Stored items
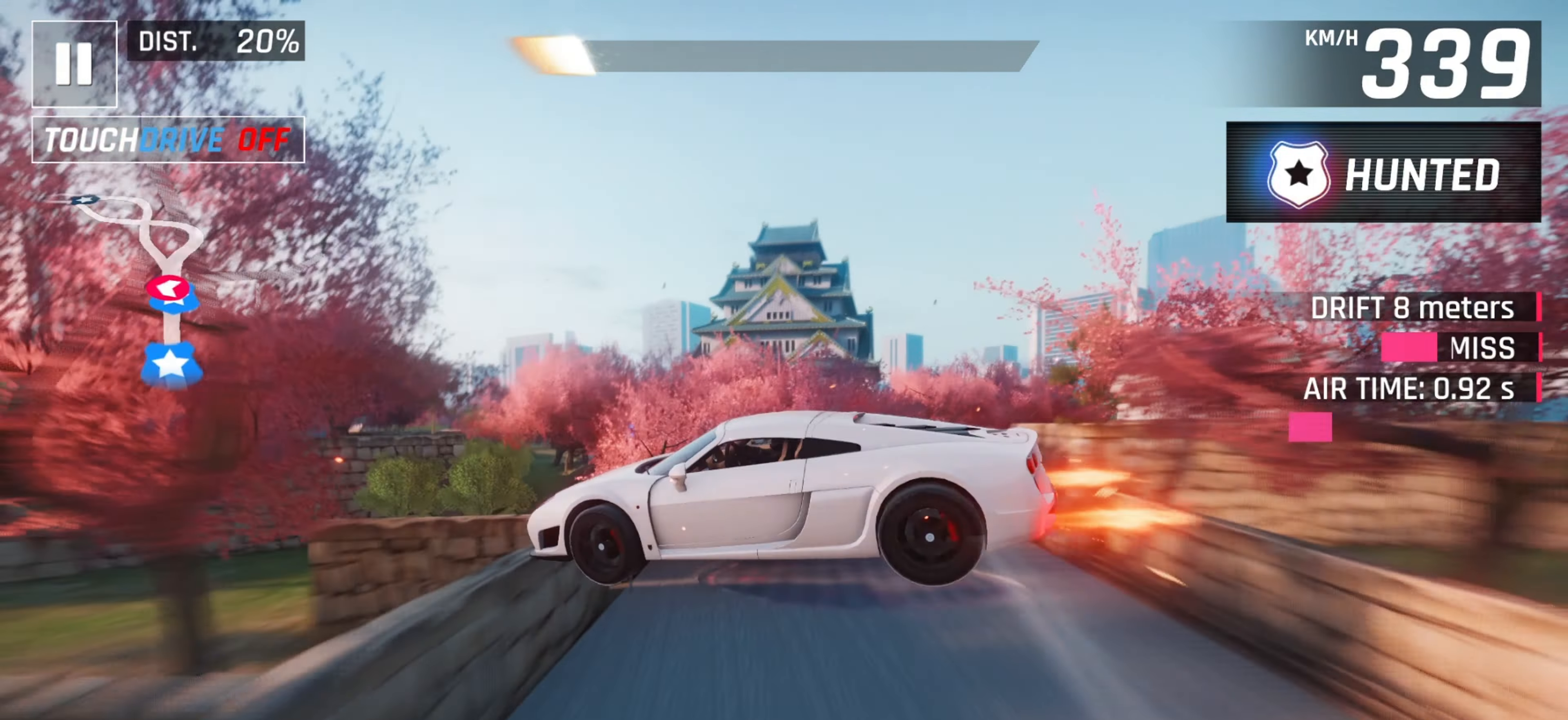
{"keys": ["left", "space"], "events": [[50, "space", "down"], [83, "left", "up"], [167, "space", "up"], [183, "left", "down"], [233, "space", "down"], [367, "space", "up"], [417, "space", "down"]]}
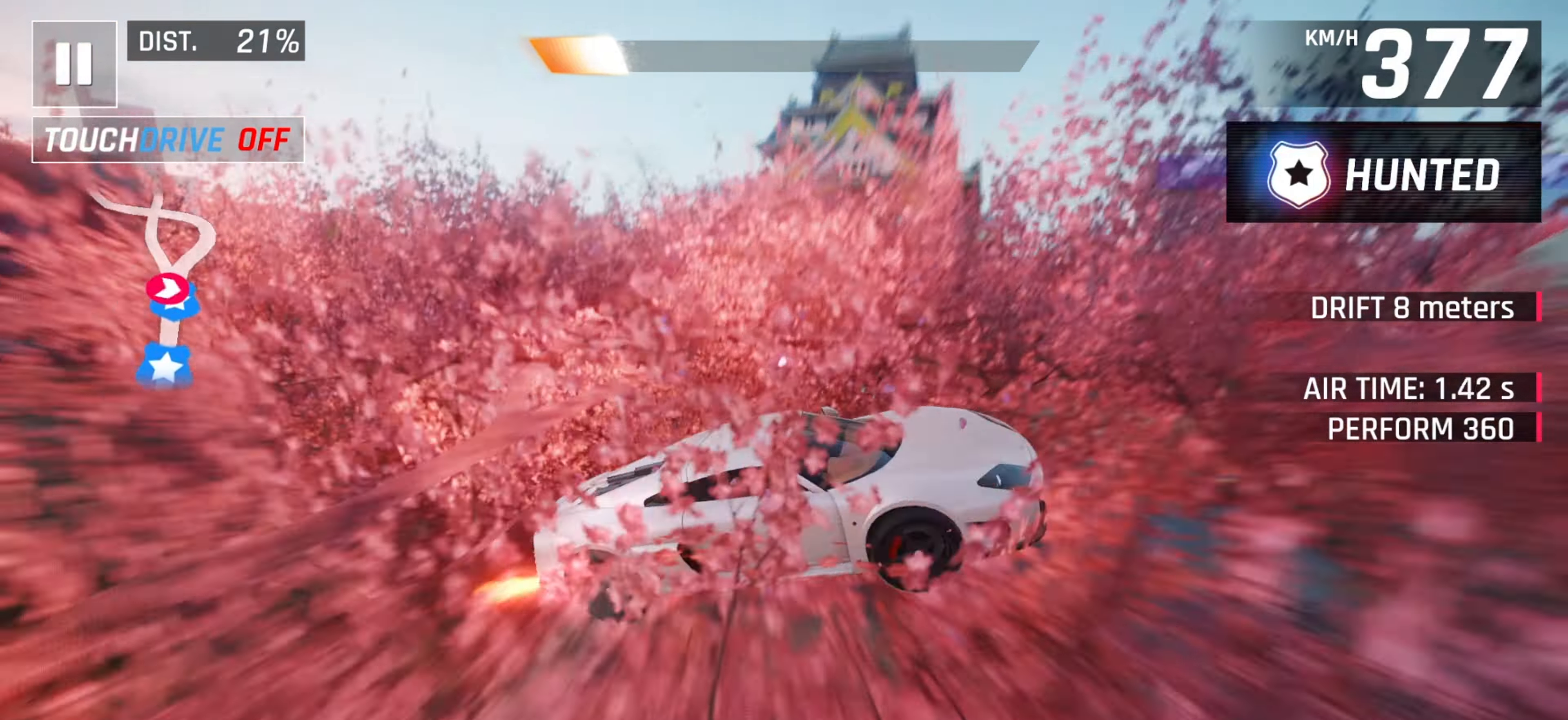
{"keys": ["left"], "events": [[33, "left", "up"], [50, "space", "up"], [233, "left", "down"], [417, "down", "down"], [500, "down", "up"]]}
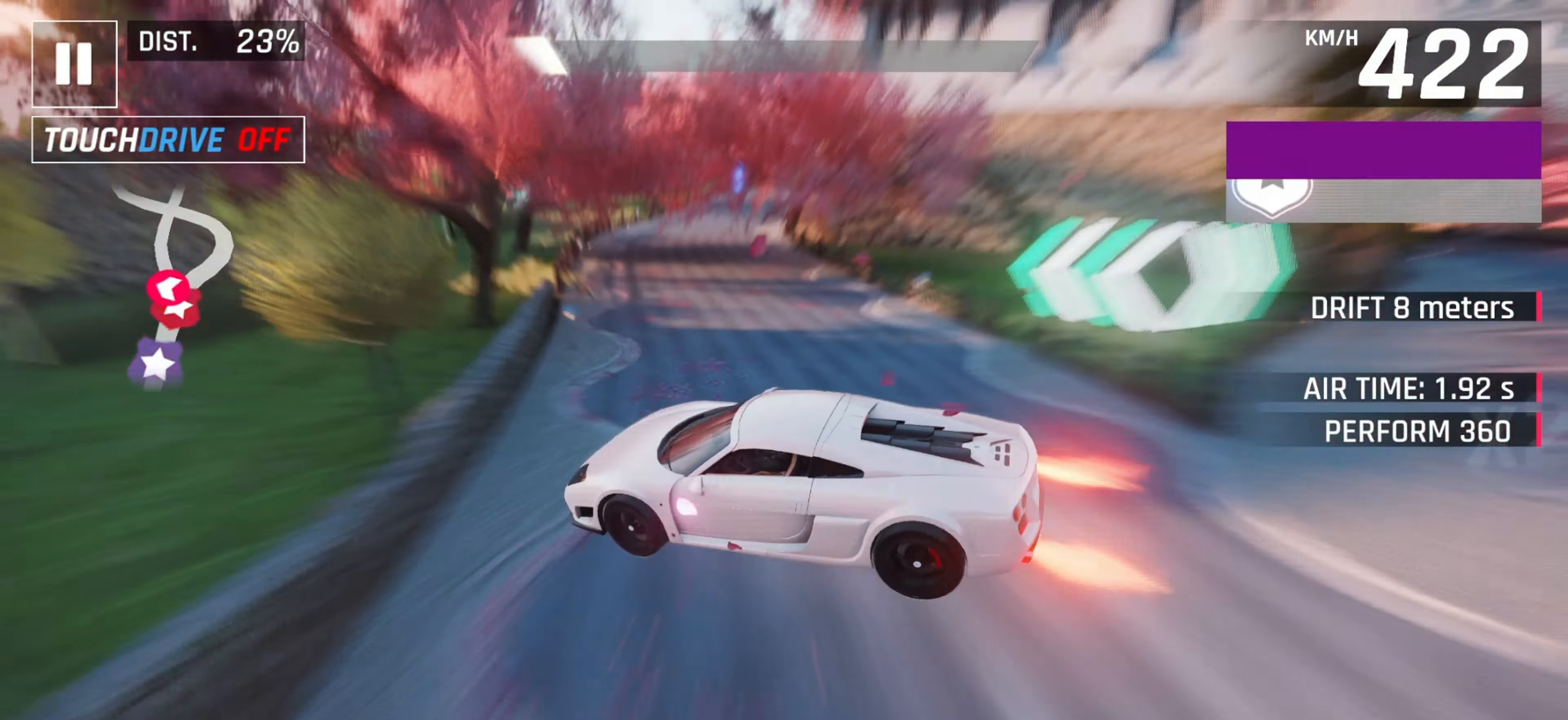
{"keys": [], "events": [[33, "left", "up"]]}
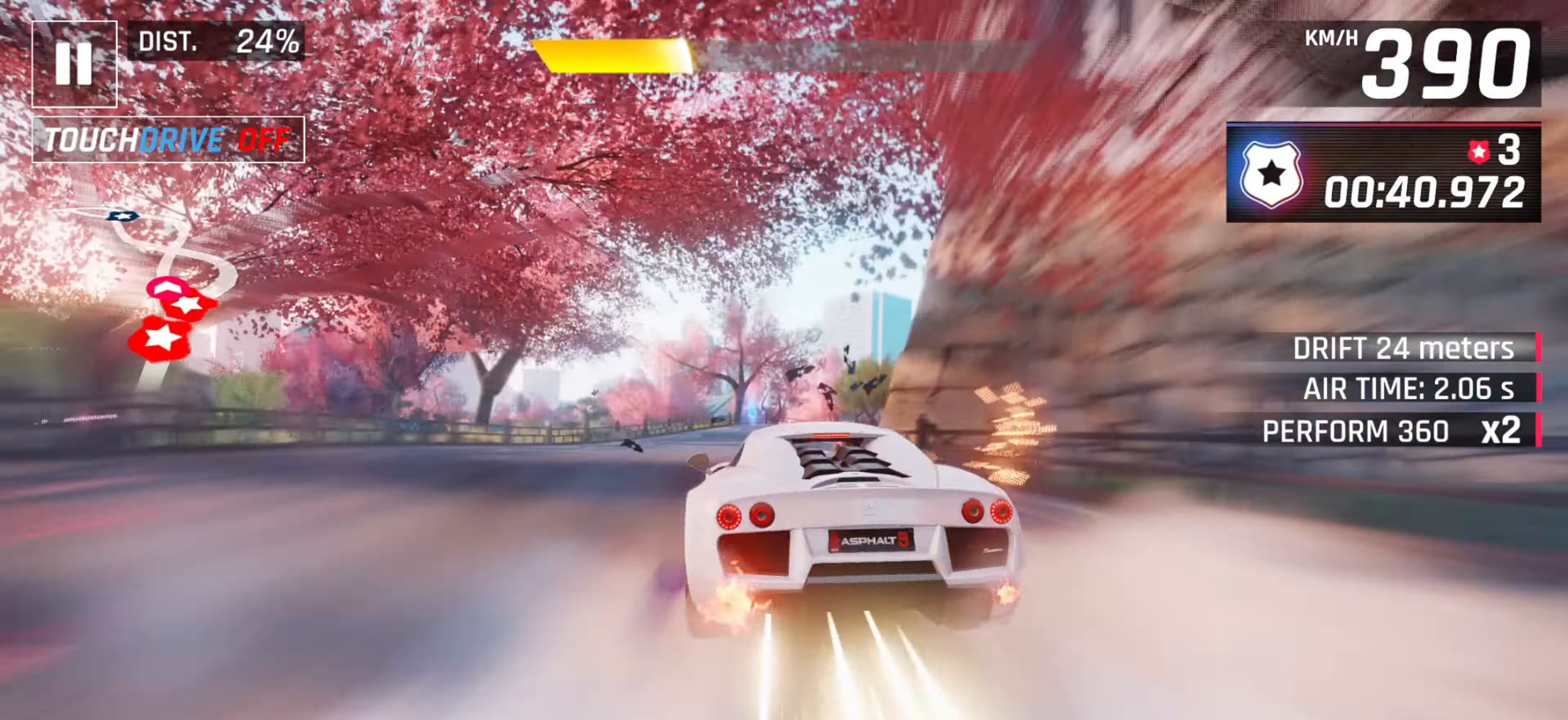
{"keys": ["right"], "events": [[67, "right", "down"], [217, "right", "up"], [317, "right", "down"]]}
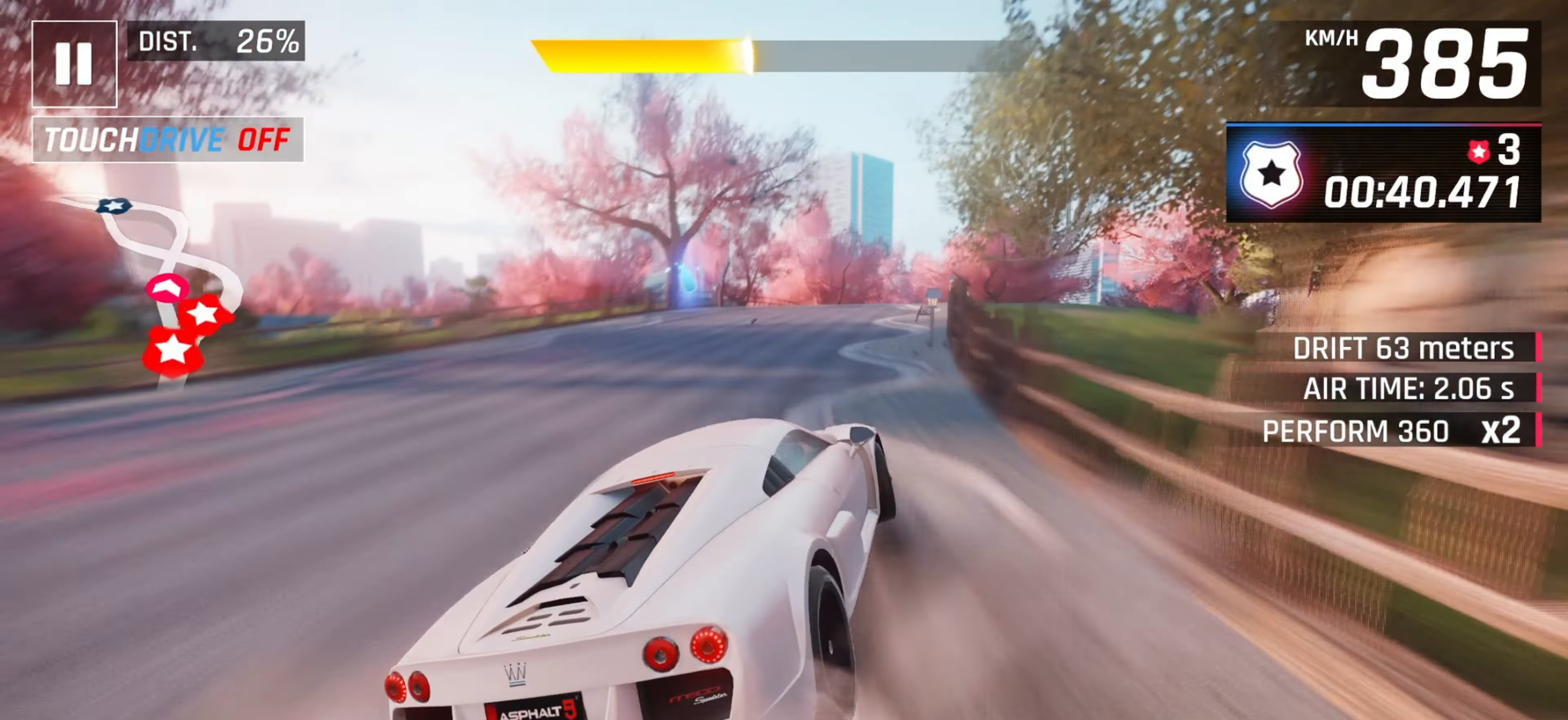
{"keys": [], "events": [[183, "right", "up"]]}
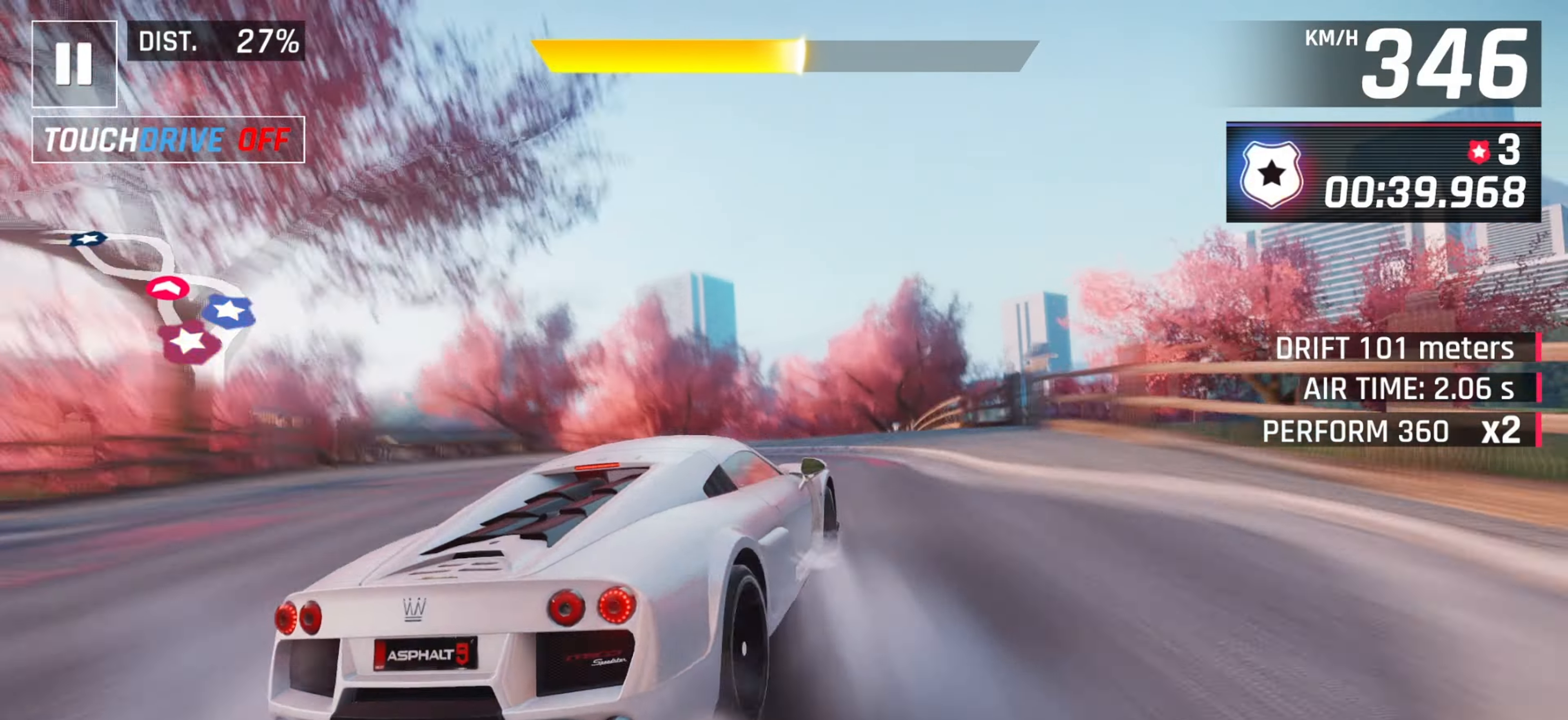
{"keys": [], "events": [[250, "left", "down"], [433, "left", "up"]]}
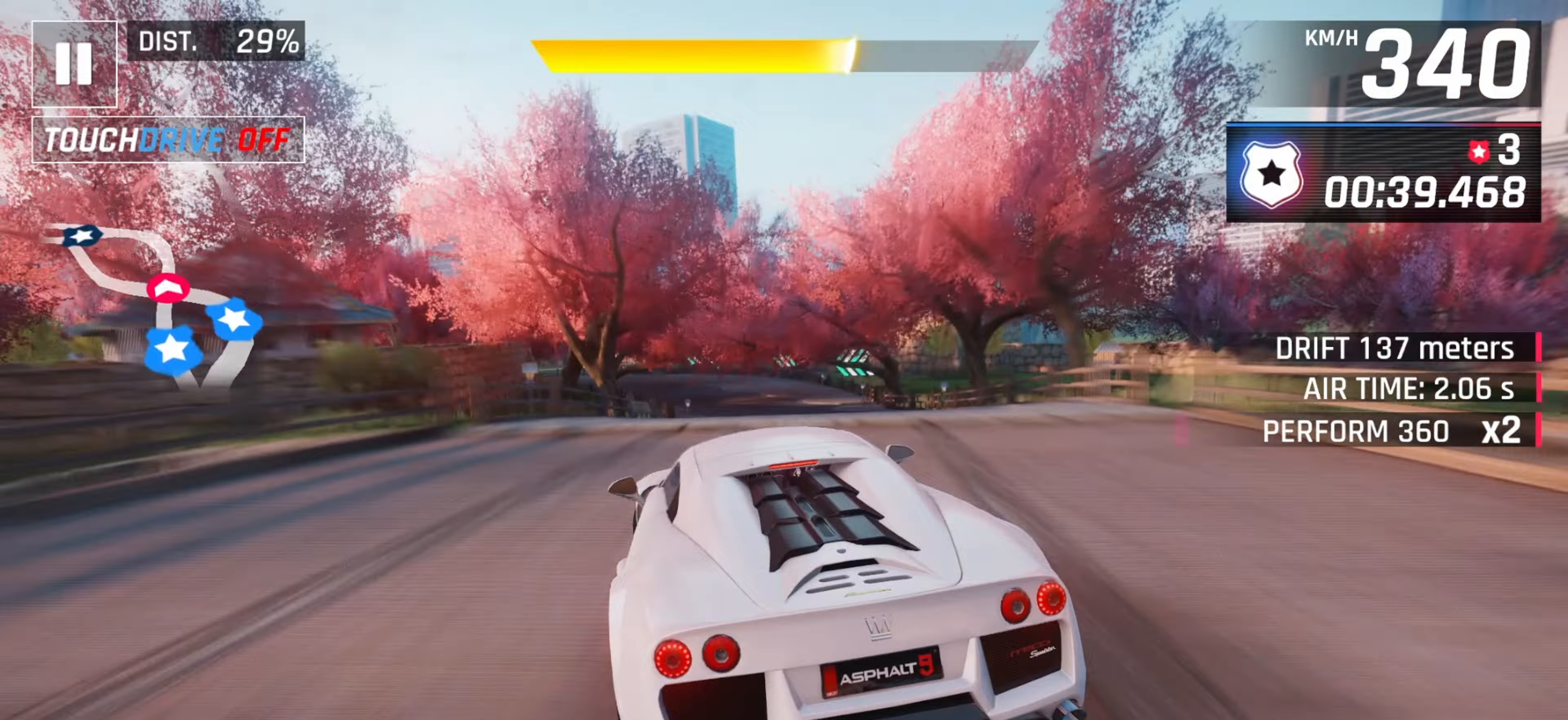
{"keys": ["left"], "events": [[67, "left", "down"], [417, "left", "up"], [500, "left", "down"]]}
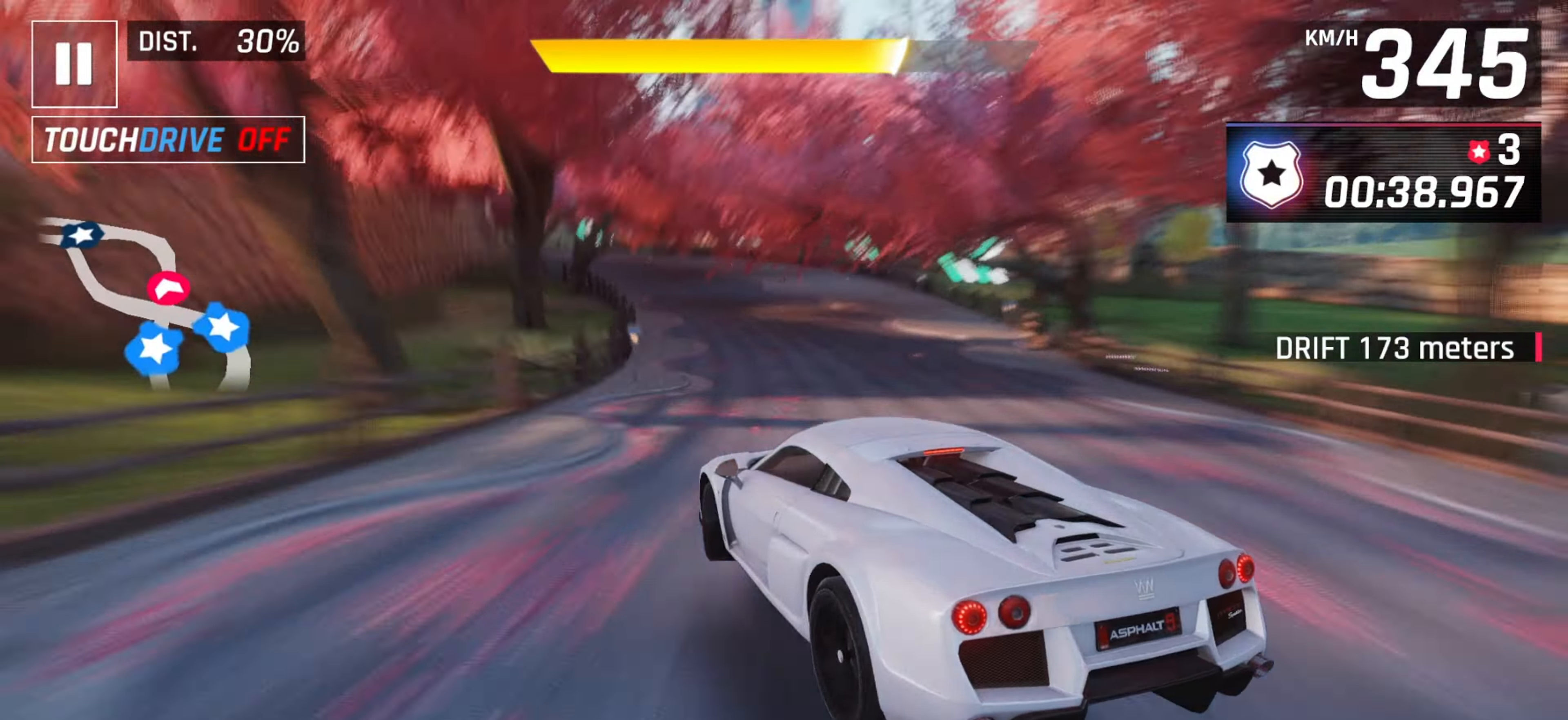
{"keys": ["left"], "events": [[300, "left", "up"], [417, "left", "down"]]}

## WHAT TO WORK ON
Take every line from the records that holds "right" and copy it down.

## OUTPUT OF THE EXERCISE
{"keys": ["right"], "events": [[67, "right", "down"], [217, "right", "up"], [317, "right", "down"]]}
{"keys": [], "events": [[183, "right", "up"]]}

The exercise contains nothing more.